Die kurzfristigen Ausladungen des ehemaligen Schach-Weltmeisters und Kreml-Kritikers Garri Kasparow und des Ex-ARD Moskau-Korrespondenten, früheren Monitor-Chefs und WDR-Korrespondenten Klaus Bednarz, geraten zunehmend in den Mittelpunkt der medialen Kritik.
Das ist sogar bei „Christiansen“ unüblich: im Vorfeld der Sendung vom vergangenen Sonntag, in der über den Mord am russischen Ex-Agenten Litvinenko und die Rolle der russischen Regierung und -Geheimdienste in diesem Zusammenhang diskutiert werden sollte, wurden bereits eingeladene Gäste wieder ausgeladen. Sowohl Kasparow, der via Liveschaltung aus Moskau an der Diskussionsrunde teilnehmen sollte, als auch Bednarz geben an, sich mit der „Christiansen“-Redaktion über ihre Auftritte einig gewesen zu sein. Bednarz meint, ihm habe bereits ein Studiogastvertrag vorgelegen und Kasparow vermutet Zensur als Grund für seine Ausladung.

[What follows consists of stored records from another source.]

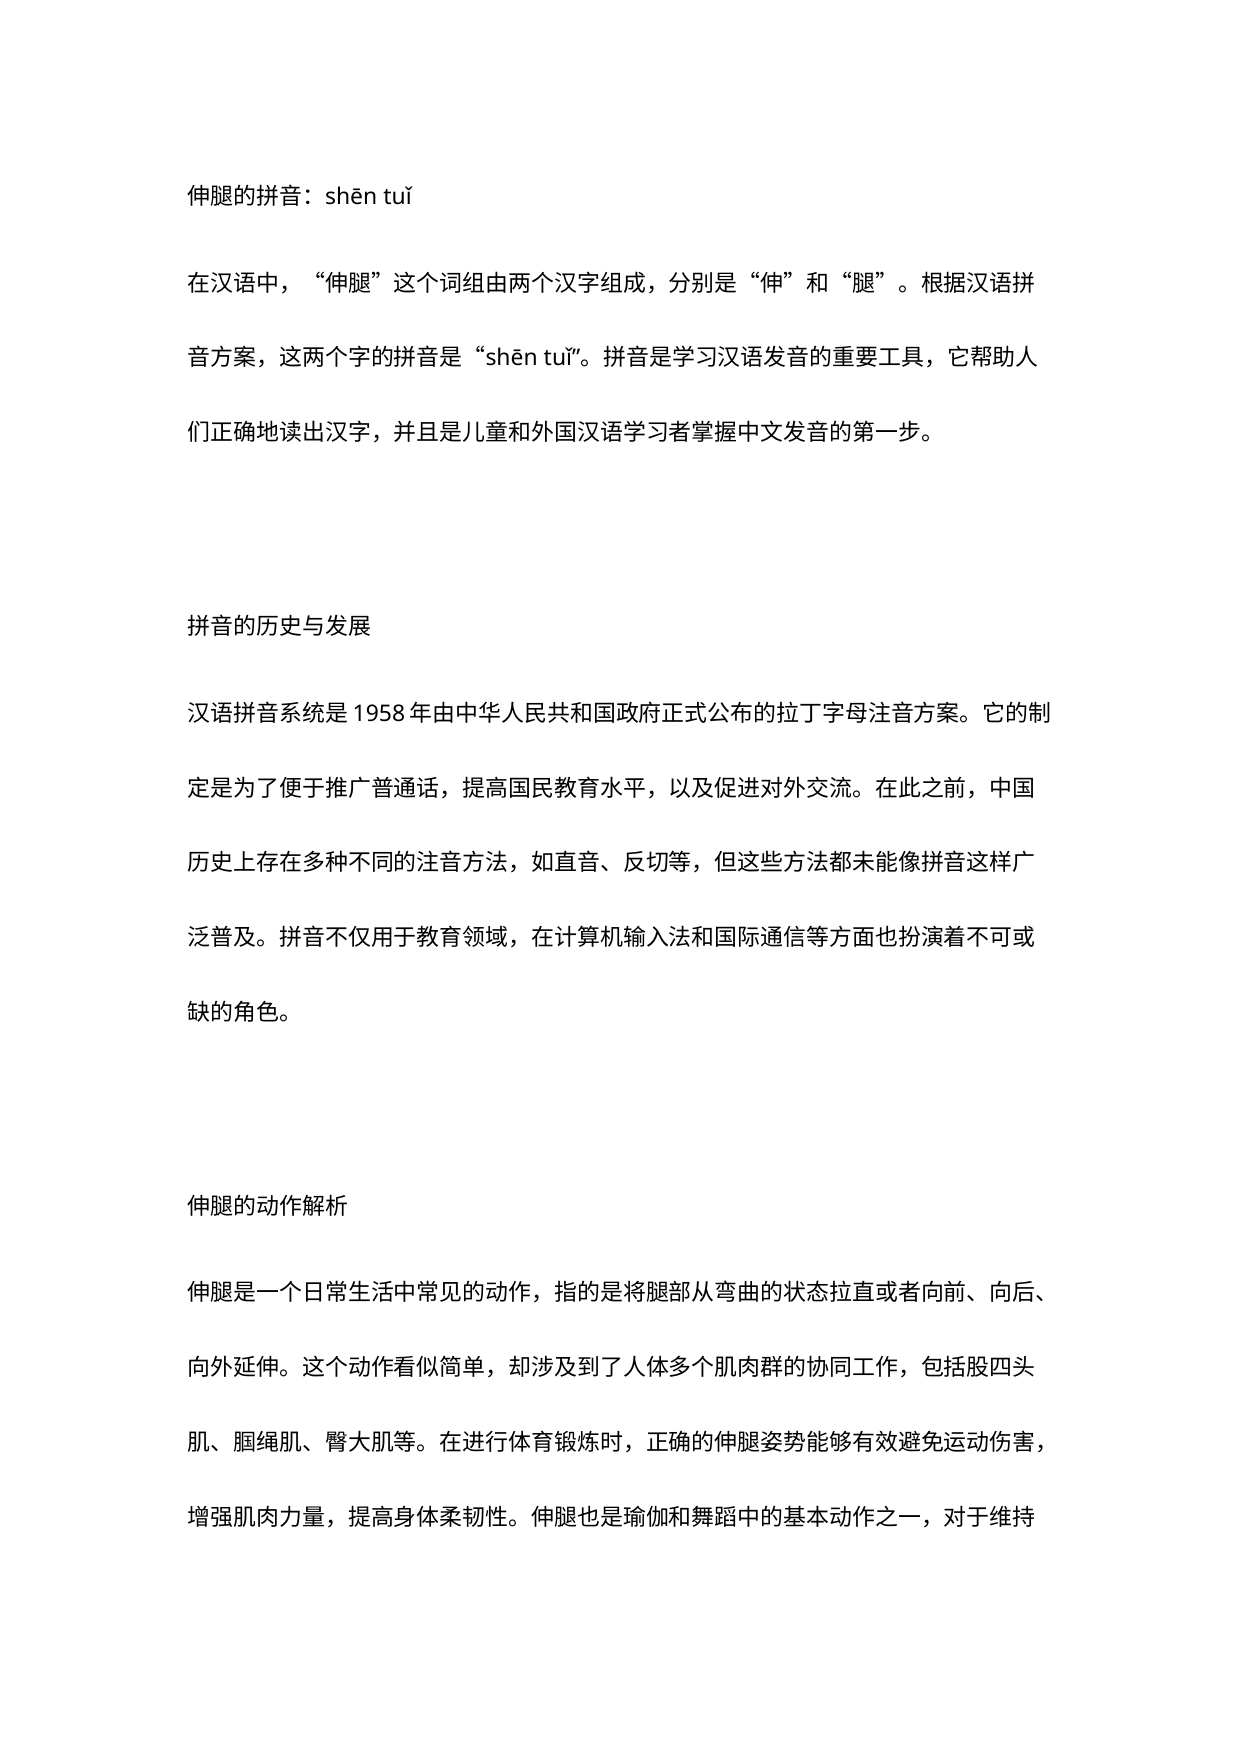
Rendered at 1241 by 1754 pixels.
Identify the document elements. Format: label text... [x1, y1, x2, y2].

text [187, 1258, 1053, 1547]
text 伸腿的动作解析 [187, 1172, 1053, 1237]
text 汉语拼音系统是1958年由中华人民共和国政府正式公布的拉丁字母注音方案。它的制定是为了便于推广普通话，提高国民教育水平，以及促进对外交流。在此之前，中国历史上存在多种不同的注音方法，如直音、反切等，但这些方法都未能像拼音这样广泛普及。拼音不仅用于教育领域，在计算机输入法和国际通信等方面也扮演着不可或缺的角色。 [187, 679, 1053, 1043]
text 伸腿的拼音：shēn tuǐ [187, 162, 1053, 227]
text 在汉语中，“伸腿”这个词组由两个汉字组成，分别是“伸”和“腿”。根据汉语拼音方案，这两个字的拼音是“shēn tuǐ”。拼音是学习汉语发音的重要工具，它帮助人们正确地读出汉字，并且是儿童和外国汉语学习者掌握中文发音的第一步。 [187, 249, 1053, 463]
text 拼音的历史与发展 [187, 592, 1053, 657]
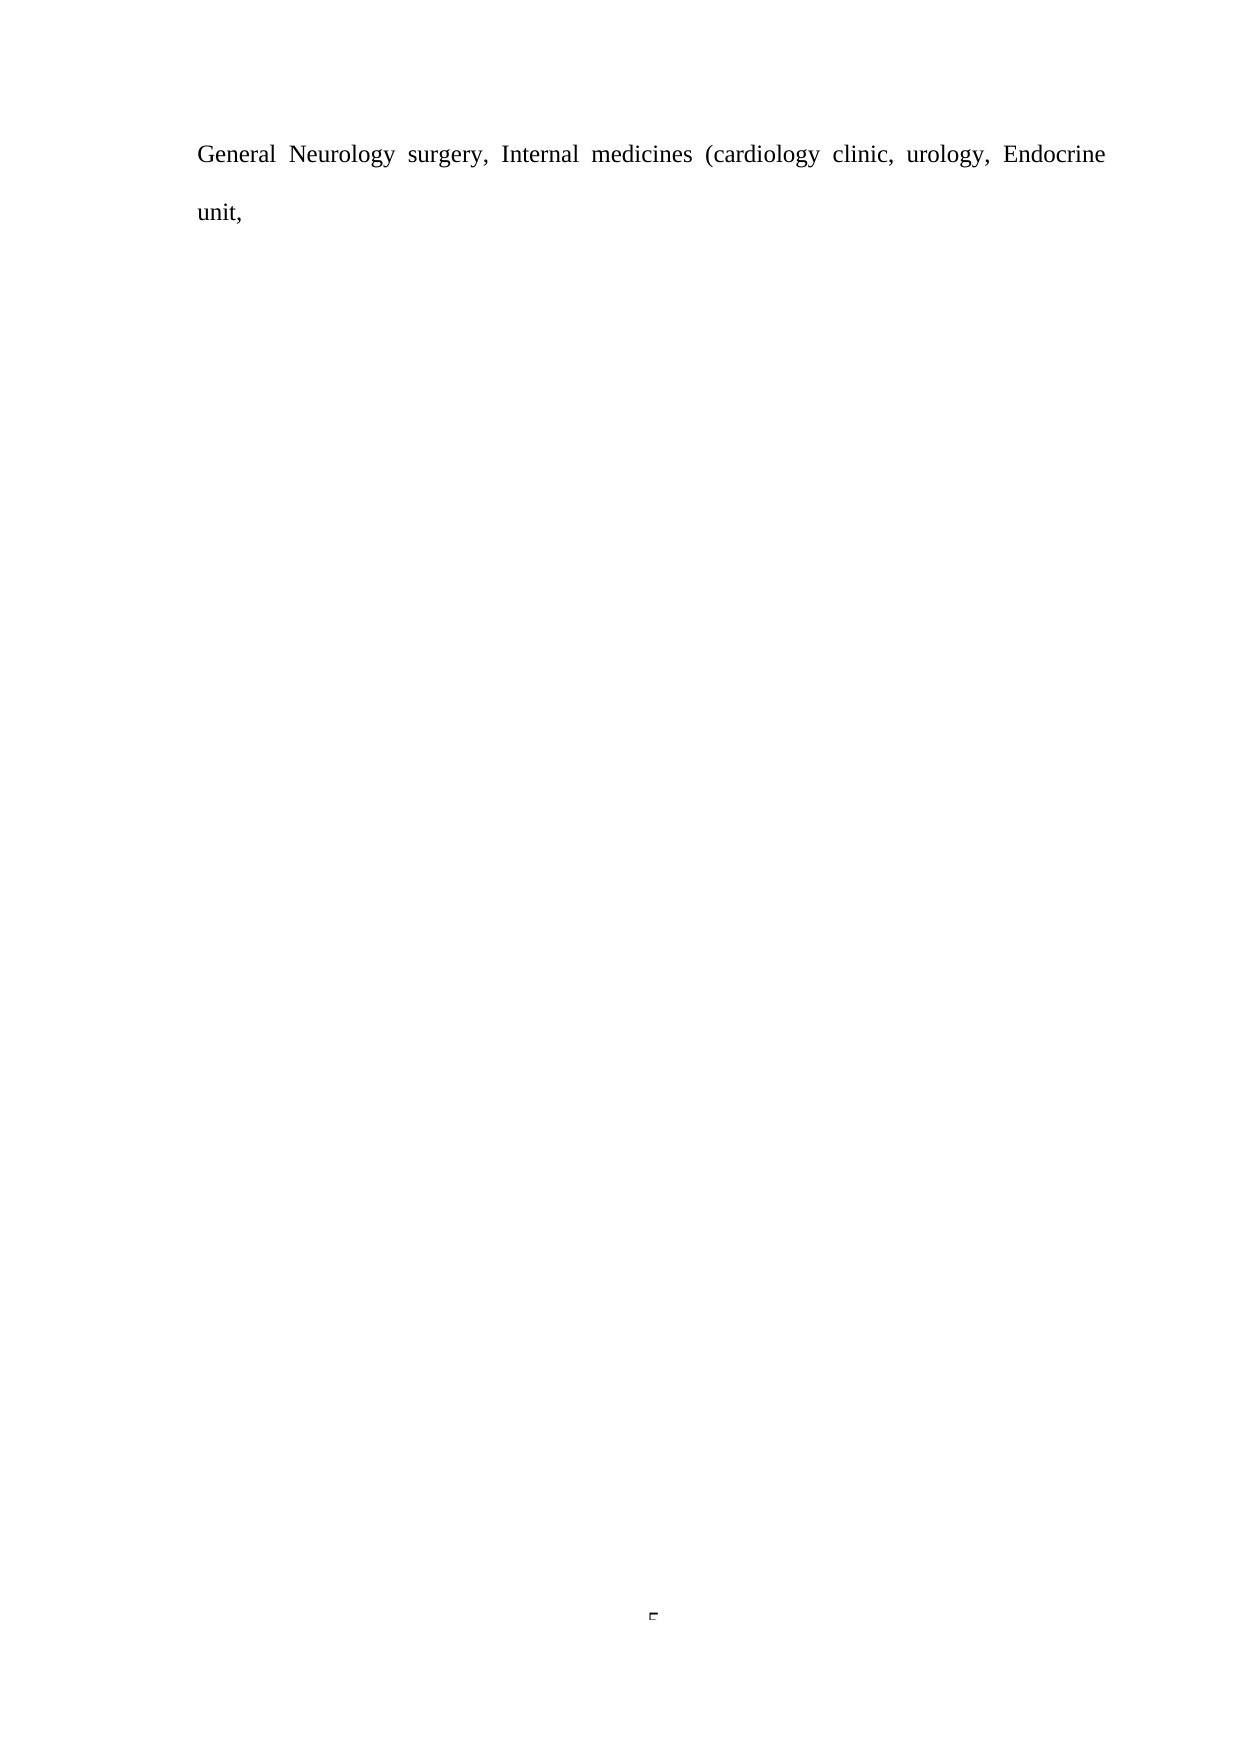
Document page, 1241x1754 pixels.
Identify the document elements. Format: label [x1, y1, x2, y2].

Trotz aller Beteuerungen der „Christiansen“-Redaktion, ausschlaggebend gewesen seien ausschließlich Kosten und technische Gründe, scheint eine Manipulation im Sinne eines einseitigen Diskussionsverlaufs offensichtlich. Wenn auch Kritik an einer unausgewogenen Gäste-Auswahl nichts Neues ist, liegt in diesem Fall der Verdacht einer externen Beeinflussbarkeit der Talkshow-Redaktion deutlich auf der Hand. So schreckt die „last-minute“-Intervention bei der Auswahl der Studiogäste in diesem Fall denn auch die sonst weniger hinterfragenden Organe der Massenmedien auf, und der Menschenrechtsbeauftragte der Bundesregierung, Günther Nooke von der CDU, sieht gar einen handfesten „Medien-Skandal“. Sogar ARD intern nimmt die Kritik an den Machern der Sendung zu. Zudem fordert Jörg Uwe Hahn, Mitglied des Rundfunkrats des Hessischen Rundfunks, in einem Schreiben an HR-Rundfunkratschef Alfred Möhrle eine Zwangspause der Talkrunde bis zur endgültigen Aufklärung der Angelegenheit. Außerdem appelliert er an den HR-Intendanten Helmut Reitze, den Vorgang dem zuständigen Rundfunkrat zu berichten. Offensichtlich sollten Moskau-kritische Stimmen und damit eine Diskussion auf Augenhöhe auf den letzten Drücker verhindert werden. Es hat den Anschein, als ob dem Druck aus Moskau nachgegeben wurde. Bednarz, der der offiziellen Begründung der „Christiansen“-Redaktion widerspricht, sagte ein Mitarbeiter der Sendung habe ihn telefonisch darüber informiert, dass der ebenfalls als Studiogast geladene russische Botschafter Kotenew, auf einer Ausladung Kasparows bestand und sein eigenes Erscheinen an diese Forderung geknüpft hätte. Diese Version bestätigte auch Jürgen Roth, der am Sonntag Gast bei „Christiansen“ war und eben diese Informationen von Mitarbeitern nach der Sendung erhielt.
Was auch immer sich tatsächlich hinter den Kulissen abgespielt hat, fest steht: die Erklärungen der Redaktion scheinen äußerst fadenscheinig. Die ganze Angelegenheit hinterlässt einen ziemlich faden Beigeschmack, zumal der repressive Druck auf Kasparow und seine oppositionelle Vereinigte Bürgerfront, durch die russische Regierung noch erhöht wird, seitdem Kasparow öffentlich den russischen Botschafter hinter dem Vorgang vermutet hat.